• EXERCISE GOAL:
Turn the lines of the material below into a Markdown table with two columns, Row and Text, giving each line its own numbered row and dropping blank lines. Keep the pictures out of the table.

• SOURCE RECORDS:
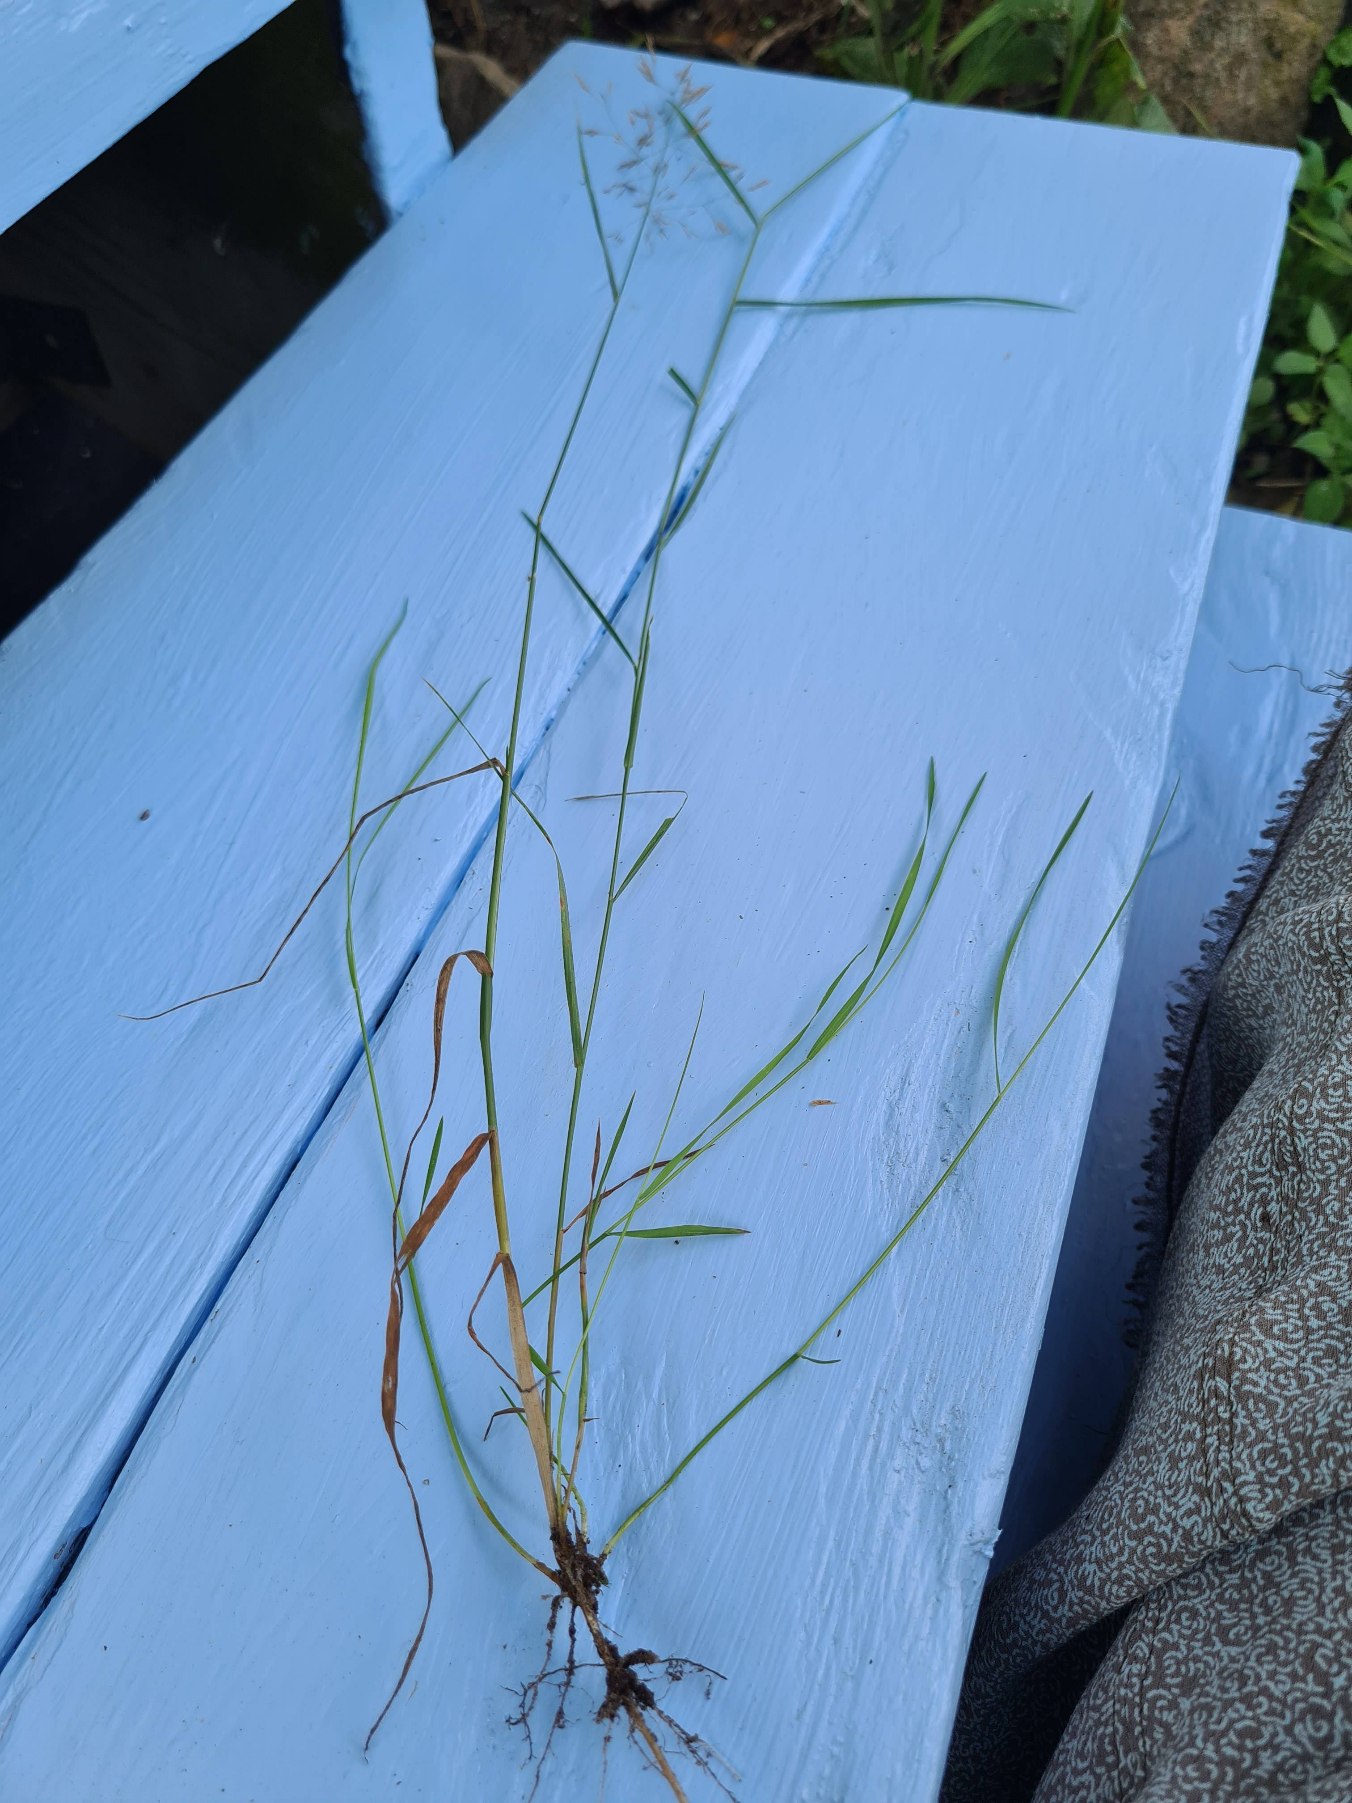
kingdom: Plantae
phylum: Tracheophyta
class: Liliopsida
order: Poales
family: Poaceae
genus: Agrostis
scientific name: Agrostis gigantea
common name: Stortoppet hvene
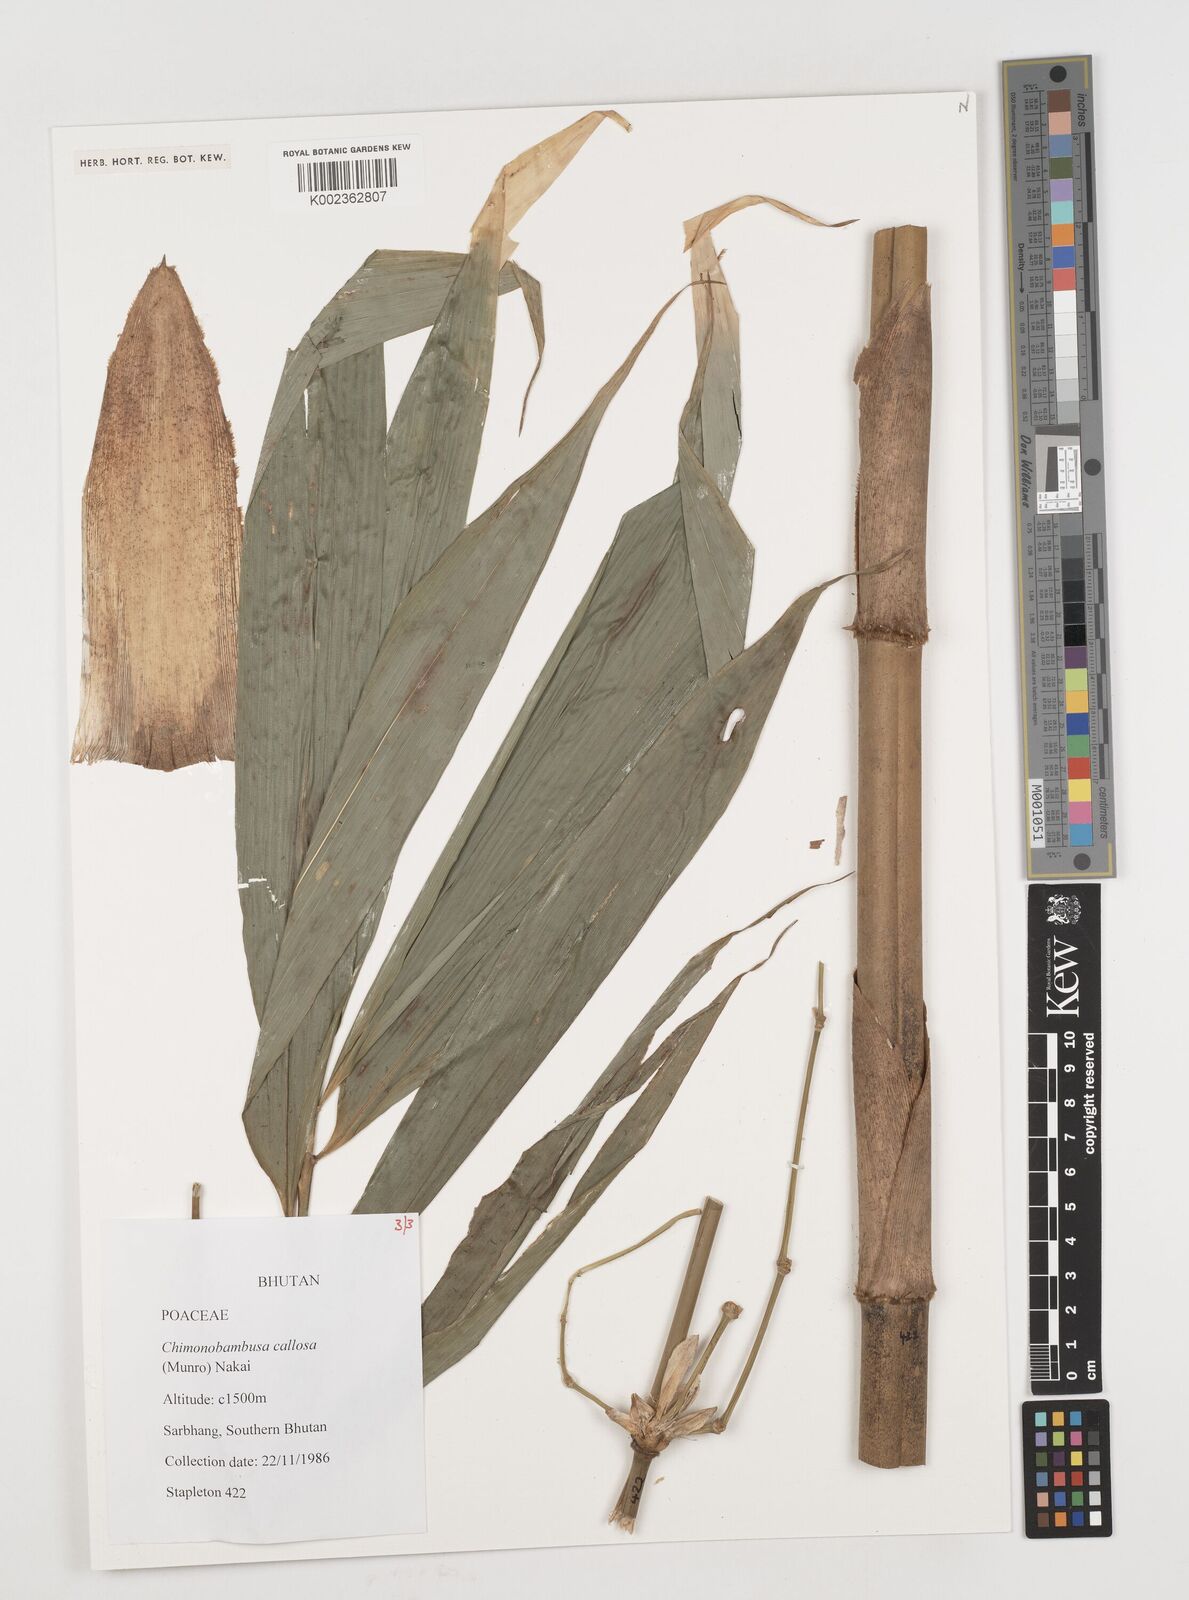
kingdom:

• RESULT OF THE EXERCISE:
| Row | Text |
|---|---|
| 1 | kingdom: Plantae |
| 2 | phylum: Tracheophyta |
| 3 | class: Liliopsida |
| 4 | order: Poales |
| 5 | family: Poaceae |
| 6 | genus: Agrostis |
| 7 | scientific name: Agrostis gigantea |
| 8 | common name: Stortoppet hvene |
| 9 | kingdom: |